Whenever the downstream is not ready to receive values, this operator will drop that elemenet from the sequence. One can think of it as a 0 capacity onBackpressureBuffer with strategy ON_OVERFLOW_DROP_LATEST.

This operator is useful when one can safely ignore values from a source (such as mouse moves or current GPS location signals) as there will be more up-to-date values later on.

 component.mouseMoves()
 .onBackpressureDrop()
 .observeOn(Schedulers.computation(), 1)
 .subscribe(event -> compute(event.x, event.y));

It may be useful in conjunction with the source operator interval().
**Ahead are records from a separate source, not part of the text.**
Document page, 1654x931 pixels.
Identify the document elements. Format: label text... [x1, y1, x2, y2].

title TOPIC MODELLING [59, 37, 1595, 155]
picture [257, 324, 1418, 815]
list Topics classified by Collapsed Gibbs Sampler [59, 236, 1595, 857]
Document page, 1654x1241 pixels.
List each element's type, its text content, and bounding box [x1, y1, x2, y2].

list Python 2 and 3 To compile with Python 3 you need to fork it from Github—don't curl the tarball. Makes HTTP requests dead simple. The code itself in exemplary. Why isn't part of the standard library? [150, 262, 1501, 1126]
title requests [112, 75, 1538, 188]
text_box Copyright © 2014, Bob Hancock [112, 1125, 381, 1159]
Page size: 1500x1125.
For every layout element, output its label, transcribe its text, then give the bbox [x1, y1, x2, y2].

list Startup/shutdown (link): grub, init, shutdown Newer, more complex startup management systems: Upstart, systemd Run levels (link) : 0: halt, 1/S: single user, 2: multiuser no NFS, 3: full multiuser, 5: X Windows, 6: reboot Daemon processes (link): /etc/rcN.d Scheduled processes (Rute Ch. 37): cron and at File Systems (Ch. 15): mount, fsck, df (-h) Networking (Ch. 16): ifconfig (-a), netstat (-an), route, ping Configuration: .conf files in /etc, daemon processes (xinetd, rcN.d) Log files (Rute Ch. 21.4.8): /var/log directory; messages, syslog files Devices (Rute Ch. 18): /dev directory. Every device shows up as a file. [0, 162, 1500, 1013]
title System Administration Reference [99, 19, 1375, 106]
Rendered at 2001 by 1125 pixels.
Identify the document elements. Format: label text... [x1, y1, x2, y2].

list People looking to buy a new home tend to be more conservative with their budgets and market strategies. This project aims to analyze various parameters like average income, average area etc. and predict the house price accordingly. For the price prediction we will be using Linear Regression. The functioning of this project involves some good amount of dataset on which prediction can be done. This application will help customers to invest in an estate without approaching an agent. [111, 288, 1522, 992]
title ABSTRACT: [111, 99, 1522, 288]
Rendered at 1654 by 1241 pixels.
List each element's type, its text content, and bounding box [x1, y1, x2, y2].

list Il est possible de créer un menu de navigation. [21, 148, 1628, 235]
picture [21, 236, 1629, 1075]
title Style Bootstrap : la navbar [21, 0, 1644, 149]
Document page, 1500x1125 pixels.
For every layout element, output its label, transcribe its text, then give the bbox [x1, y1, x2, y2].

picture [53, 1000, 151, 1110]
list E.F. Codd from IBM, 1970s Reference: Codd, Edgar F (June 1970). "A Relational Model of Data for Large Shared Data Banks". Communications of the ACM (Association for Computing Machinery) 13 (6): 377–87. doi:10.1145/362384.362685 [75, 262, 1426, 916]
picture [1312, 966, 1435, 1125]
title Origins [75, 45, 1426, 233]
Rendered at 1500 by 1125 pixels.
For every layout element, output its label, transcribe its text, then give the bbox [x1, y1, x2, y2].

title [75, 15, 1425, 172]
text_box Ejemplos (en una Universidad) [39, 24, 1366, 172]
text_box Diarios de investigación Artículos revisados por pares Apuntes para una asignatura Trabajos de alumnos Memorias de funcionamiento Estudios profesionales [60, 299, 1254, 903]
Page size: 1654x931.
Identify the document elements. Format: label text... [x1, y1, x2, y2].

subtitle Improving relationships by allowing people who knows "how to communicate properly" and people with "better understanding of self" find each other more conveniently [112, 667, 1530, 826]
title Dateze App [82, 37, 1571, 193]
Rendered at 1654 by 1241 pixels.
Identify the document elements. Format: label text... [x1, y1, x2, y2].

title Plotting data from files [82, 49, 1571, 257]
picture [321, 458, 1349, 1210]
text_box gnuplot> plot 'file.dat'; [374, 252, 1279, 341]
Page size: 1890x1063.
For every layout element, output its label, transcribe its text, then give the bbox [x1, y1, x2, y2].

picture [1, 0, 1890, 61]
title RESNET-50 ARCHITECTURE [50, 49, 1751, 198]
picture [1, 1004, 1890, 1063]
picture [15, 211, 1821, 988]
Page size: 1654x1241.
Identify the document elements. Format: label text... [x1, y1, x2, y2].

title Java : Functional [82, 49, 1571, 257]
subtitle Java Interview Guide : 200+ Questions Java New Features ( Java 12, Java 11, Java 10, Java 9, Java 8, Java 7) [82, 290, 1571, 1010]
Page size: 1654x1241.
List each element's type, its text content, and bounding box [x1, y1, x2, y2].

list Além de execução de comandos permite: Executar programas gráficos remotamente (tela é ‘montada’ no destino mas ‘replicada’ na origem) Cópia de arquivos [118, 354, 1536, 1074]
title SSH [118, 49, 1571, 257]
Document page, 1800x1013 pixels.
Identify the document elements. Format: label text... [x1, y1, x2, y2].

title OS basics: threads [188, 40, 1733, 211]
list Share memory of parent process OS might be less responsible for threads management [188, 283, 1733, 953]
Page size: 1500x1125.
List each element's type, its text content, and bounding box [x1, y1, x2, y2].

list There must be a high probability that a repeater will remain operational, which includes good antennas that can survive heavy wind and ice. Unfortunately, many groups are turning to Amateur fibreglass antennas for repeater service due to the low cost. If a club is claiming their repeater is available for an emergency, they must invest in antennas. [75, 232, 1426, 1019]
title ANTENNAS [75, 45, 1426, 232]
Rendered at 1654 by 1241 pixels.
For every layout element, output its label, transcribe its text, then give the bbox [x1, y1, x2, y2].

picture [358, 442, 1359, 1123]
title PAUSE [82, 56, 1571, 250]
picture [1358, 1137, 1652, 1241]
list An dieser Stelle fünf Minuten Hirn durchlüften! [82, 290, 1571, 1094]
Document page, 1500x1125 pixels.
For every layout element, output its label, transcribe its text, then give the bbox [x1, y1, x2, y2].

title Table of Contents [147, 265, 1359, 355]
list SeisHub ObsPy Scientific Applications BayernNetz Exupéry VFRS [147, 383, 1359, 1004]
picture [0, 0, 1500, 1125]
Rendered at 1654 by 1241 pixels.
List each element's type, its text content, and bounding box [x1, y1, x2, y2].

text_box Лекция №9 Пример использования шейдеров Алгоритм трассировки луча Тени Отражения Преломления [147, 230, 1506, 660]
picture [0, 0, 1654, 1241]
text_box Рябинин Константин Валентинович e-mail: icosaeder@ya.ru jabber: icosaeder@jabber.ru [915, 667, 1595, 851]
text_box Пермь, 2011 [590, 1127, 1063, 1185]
For example, if one wants to perform some periodic background task but each iteration may last longer than the period, it is safe to drop the excess interval notification as there will be more later on:

 Observable.interval(1, TimeUnit.MINUTES)
 .onBackpressureDrop()
 .observeOn(Schedulers.io())
 .doOnNext(e -> networkCall.doStuff())
 .subscribe(v -> { }, Throwable::printStackTrace);

There exist one overload of this operator: onBackpressureDrop(Action1<? super T> onDrop) where the (shared) action is called with the value being dropped. This variant allows cleaning up the values themselves (e.g., releasing associated resources).

onBackpressureLatest()

The final operator keeps only the latest value and practically overwrites older, undelivered values. One can think of this as a variant of the onBackpressureBuffer with a capacity of 1 and strategy of ON_OVERFLOW_DROP_OLDEST.

Unlike onBackpressureDrop there is always a value available for consumption if the downstream happened to be lagging behind. This can be useful in some telemetry-like situations where the data may come in some bursty pattern but only the very latest is interesting for processing.

For example, if the user clicks a lot on the screen, we'd still want to react to its latest input.

component.mouseClicks()
.onBackpressureLatest()
.observeOn(Schedulers.computation())
.subscribe(event -> compute(event.x, event.y), Throwable::printStackTrace);

The use of onBackpressureDrop in this case would lead to a situation where the very last click gets dropped and leaves the user wondering why the business logic wasn't executed.